Source records:

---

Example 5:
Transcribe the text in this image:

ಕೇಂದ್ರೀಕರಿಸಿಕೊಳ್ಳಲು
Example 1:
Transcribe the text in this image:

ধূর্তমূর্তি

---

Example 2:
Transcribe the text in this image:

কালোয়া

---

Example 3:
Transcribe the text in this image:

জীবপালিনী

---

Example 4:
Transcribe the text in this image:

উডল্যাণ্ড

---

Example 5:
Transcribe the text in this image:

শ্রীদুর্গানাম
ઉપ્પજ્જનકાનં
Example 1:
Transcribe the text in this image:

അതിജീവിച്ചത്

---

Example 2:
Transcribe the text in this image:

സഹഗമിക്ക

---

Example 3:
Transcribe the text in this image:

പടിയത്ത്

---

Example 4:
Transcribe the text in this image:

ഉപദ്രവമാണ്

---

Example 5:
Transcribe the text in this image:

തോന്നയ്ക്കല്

What is needed: The full set of entries has to be duplicated precisely.

Solution to the exercise:
---

Example 5:
Transcribe the text in this image:

ಕೇಂದ್ರೀಕರಿಸಿಕೊಳ್ಳಲು
Example 1:
Transcribe the text in this image:

ধূর্তমূর্তি

---

Example 2:
Transcribe the text in this image:

কালোয়া

---

Example 3:
Transcribe the text in this image:

জীবপালিনী

---

Example 4:
Transcribe the text in this image:

উডল্যাণ্ড

---

Example 5:
Transcribe the text in this image:

শ্রীদুর্গানাম
ઉપ્પજ્જનકાનં
Example 1:
Transcribe the text in this image:

അതിജീവിച്ചത്

---

Example 2:
Transcribe the text in this image:

സഹഗമിക്ക

---

Example 3:
Transcribe the text in this image:

പടിയത്ത്

---

Example 4:
Transcribe the text in this image:

ഉപദ്രവമാണ്

---

Example 5:
Transcribe the text in this image:

തോന്നയ്ക്കല്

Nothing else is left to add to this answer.